• _Data records_
# # # # #
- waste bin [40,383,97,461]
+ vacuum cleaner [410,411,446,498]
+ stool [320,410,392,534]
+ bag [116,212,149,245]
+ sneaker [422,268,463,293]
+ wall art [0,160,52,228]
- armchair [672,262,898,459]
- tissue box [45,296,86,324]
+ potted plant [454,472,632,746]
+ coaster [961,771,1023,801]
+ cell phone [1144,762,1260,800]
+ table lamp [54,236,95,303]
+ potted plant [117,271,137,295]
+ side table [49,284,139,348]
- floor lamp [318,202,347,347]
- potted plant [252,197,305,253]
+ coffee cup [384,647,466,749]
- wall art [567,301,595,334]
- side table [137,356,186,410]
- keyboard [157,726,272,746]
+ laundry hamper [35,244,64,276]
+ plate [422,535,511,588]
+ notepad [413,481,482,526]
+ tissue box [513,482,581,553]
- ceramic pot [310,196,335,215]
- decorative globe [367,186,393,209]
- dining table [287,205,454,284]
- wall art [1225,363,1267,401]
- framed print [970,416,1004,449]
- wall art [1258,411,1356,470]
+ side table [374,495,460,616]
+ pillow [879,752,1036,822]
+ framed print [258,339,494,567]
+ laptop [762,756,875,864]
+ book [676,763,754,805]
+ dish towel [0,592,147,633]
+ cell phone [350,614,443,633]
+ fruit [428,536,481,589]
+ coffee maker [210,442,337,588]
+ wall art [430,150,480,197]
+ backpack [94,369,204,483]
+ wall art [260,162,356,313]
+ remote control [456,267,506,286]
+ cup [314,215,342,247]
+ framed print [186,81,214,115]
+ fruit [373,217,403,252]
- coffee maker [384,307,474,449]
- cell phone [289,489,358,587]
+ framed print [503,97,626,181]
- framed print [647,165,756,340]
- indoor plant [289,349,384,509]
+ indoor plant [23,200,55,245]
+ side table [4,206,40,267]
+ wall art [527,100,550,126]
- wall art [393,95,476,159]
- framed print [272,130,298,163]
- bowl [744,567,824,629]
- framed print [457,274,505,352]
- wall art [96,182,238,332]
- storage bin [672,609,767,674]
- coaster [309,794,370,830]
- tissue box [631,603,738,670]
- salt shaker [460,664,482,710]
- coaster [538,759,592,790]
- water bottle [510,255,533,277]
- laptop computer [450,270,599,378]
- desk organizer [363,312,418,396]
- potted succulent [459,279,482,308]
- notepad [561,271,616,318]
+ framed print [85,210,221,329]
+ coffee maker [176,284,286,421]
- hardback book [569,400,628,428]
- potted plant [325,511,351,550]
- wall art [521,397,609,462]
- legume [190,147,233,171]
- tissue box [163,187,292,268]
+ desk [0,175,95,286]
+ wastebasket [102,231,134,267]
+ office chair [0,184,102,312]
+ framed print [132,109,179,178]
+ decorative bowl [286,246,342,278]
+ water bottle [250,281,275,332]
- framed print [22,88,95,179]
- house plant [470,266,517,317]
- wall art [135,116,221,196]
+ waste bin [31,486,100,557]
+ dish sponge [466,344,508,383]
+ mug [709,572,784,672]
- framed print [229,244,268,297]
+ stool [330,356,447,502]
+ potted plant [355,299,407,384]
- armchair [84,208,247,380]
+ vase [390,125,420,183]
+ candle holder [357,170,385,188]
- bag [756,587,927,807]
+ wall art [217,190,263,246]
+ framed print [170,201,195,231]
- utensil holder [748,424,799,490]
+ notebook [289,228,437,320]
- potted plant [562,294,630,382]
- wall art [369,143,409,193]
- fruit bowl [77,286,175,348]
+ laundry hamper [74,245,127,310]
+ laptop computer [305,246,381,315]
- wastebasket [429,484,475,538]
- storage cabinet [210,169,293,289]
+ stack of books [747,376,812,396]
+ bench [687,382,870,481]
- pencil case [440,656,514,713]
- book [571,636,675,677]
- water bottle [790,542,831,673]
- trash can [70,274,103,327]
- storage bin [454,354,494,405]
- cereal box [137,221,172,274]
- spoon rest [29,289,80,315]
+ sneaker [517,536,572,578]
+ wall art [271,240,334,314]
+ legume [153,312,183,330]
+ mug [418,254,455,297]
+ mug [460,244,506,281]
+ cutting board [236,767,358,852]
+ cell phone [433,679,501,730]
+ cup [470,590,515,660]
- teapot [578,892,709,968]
# # # # #
• _Problem requirements_
Copy out every line of the data above, exactly as given.

• _Reply_
- waste bin [40,383,97,461]
+ vacuum cleaner [410,411,446,498]
+ stool [320,410,392,534]
+ bag [116,212,149,245]
+ sneaker [422,268,463,293]
+ wall art [0,160,52,228]
- armchair [672,262,898,459]
- tissue box [45,296,86,324]
+ potted plant [454,472,632,746]
+ coaster [961,771,1023,801]
+ cell phone [1144,762,1260,800]
+ table lamp [54,236,95,303]
+ potted plant [117,271,137,295]
+ side table [49,284,139,348]
- floor lamp [318,202,347,347]
- potted plant [252,197,305,253]
+ coffee cup [384,647,466,749]
- wall art [567,301,595,334]
- side table [137,356,186,410]
- keyboard [157,726,272,746]
+ laundry hamper [35,244,64,276]
+ plate [422,535,511,588]
+ notepad [413,481,482,526]
+ tissue box [513,482,581,553]
- ceramic pot [310,196,335,215]
- decorative globe [367,186,393,209]
- dining table [287,205,454,284]
- wall art [1225,363,1267,401]
- framed print [970,416,1004,449]
- wall art [1258,411,1356,470]
+ side table [374,495,460,616]
+ pillow [879,752,1036,822]
+ framed print [258,339,494,567]
+ laptop [762,756,875,864]
+ book [676,763,754,805]
+ dish towel [0,592,147,633]
+ cell phone [350,614,443,633]
+ fruit [428,536,481,589]
+ coffee maker [210,442,337,588]
+ wall art [430,150,480,197]
+ backpack [94,369,204,483]
+ wall art [260,162,356,313]
+ remote control [456,267,506,286]
+ cup [314,215,342,247]
+ framed print [186,81,214,115]
+ fruit [373,217,403,252]
- coffee maker [384,307,474,449]
- cell phone [289,489,358,587]
+ framed print [503,97,626,181]
- framed print [647,165,756,340]
- indoor plant [289,349,384,509]
+ indoor plant [23,200,55,245]
+ side table [4,206,40,267]
+ wall art [527,100,550,126]
- wall art [393,95,476,159]
- framed print [272,130,298,163]
- bowl [744,567,824,629]
- framed print [457,274,505,352]
- wall art [96,182,238,332]
- storage bin [672,609,767,674]
- coaster [309,794,370,830]
- tissue box [631,603,738,670]
- salt shaker [460,664,482,710]
- coaster [538,759,592,790]
- water bottle [510,255,533,277]
- laptop computer [450,270,599,378]
- desk organizer [363,312,418,396]
- potted succulent [459,279,482,308]
- notepad [561,271,616,318]
+ framed print [85,210,221,329]
+ coffee maker [176,284,286,421]
- hardback book [569,400,628,428]
- potted plant [325,511,351,550]
- wall art [521,397,609,462]
- legume [190,147,233,171]
- tissue box [163,187,292,268]
+ desk [0,175,95,286]
+ wastebasket [102,231,134,267]
+ office chair [0,184,102,312]
+ framed print [132,109,179,178]
+ decorative bowl [286,246,342,278]
+ water bottle [250,281,275,332]
- framed print [22,88,95,179]
- house plant [470,266,517,317]
- wall art [135,116,221,196]
+ waste bin [31,486,100,557]
+ dish sponge [466,344,508,383]
+ mug [709,572,784,672]
- framed print [229,244,268,297]
+ stool [330,356,447,502]
+ potted plant [355,299,407,384]
- armchair [84,208,247,380]
+ vase [390,125,420,183]
+ candle holder [357,170,385,188]
- bag [756,587,927,807]
+ wall art [217,190,263,246]
+ framed print [170,201,195,231]
- utensil holder [748,424,799,490]
+ notebook [289,228,437,320]
- potted plant [562,294,630,382]
- wall art [369,143,409,193]
- fruit bowl [77,286,175,348]
+ laundry hamper [74,245,127,310]
+ laptop computer [305,246,381,315]
- wastebasket [429,484,475,538]
- storage cabinet [210,169,293,289]
+ stack of books [747,376,812,396]
+ bench [687,382,870,481]
- pencil case [440,656,514,713]
- book [571,636,675,677]
- water bottle [790,542,831,673]
- trash can [70,274,103,327]
- storage bin [454,354,494,405]
- cereal box [137,221,172,274]
- spoon rest [29,289,80,315]
+ sneaker [517,536,572,578]
+ wall art [271,240,334,314]
+ legume [153,312,183,330]
+ mug [418,254,455,297]
+ mug [460,244,506,281]
+ cutting board [236,767,358,852]
+ cell phone [433,679,501,730]
+ cup [470,590,515,660]
- teapot [578,892,709,968]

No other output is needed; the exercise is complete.